Aufgabenstellung – Kannst du das Material vom Anfang bis einschließlich der Zeile mit „আইনি সংস্কার চলছে।“ als nummerierte Liste wiedergeben und dabei Leerzeilen weglassen?

Bereitgestelltes Material –
== == ==
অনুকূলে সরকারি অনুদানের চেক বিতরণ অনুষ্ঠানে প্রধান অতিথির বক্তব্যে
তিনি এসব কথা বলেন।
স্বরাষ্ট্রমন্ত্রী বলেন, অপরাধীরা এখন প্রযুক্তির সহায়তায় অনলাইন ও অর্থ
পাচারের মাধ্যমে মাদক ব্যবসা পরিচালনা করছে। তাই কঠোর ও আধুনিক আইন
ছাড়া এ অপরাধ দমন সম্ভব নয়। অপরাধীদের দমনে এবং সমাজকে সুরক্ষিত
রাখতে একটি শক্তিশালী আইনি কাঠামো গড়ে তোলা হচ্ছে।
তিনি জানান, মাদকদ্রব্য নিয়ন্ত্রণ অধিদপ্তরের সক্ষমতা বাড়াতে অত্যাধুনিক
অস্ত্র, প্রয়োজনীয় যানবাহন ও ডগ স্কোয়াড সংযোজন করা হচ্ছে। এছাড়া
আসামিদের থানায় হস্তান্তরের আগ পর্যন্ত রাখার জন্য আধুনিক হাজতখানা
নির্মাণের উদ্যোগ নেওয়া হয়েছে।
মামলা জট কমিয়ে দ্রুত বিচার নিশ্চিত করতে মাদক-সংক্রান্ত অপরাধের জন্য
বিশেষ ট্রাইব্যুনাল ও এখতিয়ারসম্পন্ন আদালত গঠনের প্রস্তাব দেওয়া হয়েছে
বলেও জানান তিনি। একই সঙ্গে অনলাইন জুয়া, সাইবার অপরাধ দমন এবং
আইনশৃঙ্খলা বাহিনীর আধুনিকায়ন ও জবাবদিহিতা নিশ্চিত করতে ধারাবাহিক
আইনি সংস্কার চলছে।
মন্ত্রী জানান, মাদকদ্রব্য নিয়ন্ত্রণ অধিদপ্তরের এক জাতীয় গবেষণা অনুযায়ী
== == ==
Antwort –
1. অনুকূলে সরকারি অনুদানের চেক বিতরণ অনুষ্ঠানে প্রধান অতিথির বক্তব্যে
2. তিনি এসব কথা বলেন।
3. স্বরাষ্ট্রমন্ত্রী বলেন, অপরাধীরা এখন প্রযুক্তির সহায়তায় অনলাইন ও অর্থ
4. পাচারের মাধ্যমে মাদক ব্যবসা পরিচালনা করছে। তাই কঠোর ও আধুনিক আইন
5. ছাড়া এ অপরাধ দমন সম্ভব নয়। অপরাধীদের দমনে এবং সমাজকে সুরক্ষিত
6. রাখতে একটি শক্তিশালী আইনি কাঠামো গড়ে তোলা হচ্ছে।
7. তিনি জানান, মাদকদ্রব্য নিয়ন্ত্রণ অধিদপ্তরের সক্ষমতা বাড়াতে অত্যাধুনিক
8. অস্ত্র, প্রয়োজনীয় যানবাহন ও ডগ স্কোয়াড সংযোজন করা হচ্ছে। এছাড়া
9. আসামিদের থানায় হস্তান্তরের আগ পর্যন্ত রাখার জন্য আধুনিক হাজতখানা
10. নির্মাণের উদ্যোগ নেওয়া হয়েছে।
11. মামলা জট কমিয়ে দ্রুত বিচার নিশ্চিত করতে মাদক-সংক্রান্ত অপরাধের জন্য
12. বিশেষ ট্রাইব্যুনাল ও এখতিয়ারসম্পন্ন আদালত গঠনের প্রস্তাব দেওয়া হয়েছে
13. বলেও জানান তিনি। একই সঙ্গে অনলাইন জুয়া, সাইবার অপরাধ দমন এবং
14. আইনশৃঙ্খলা বাহিনীর আধুনিকায়ন ও জবাবদিহিতা নিশ্চিত করতে ধারাবাহিক
15. আইনি সংস্কার চলছে।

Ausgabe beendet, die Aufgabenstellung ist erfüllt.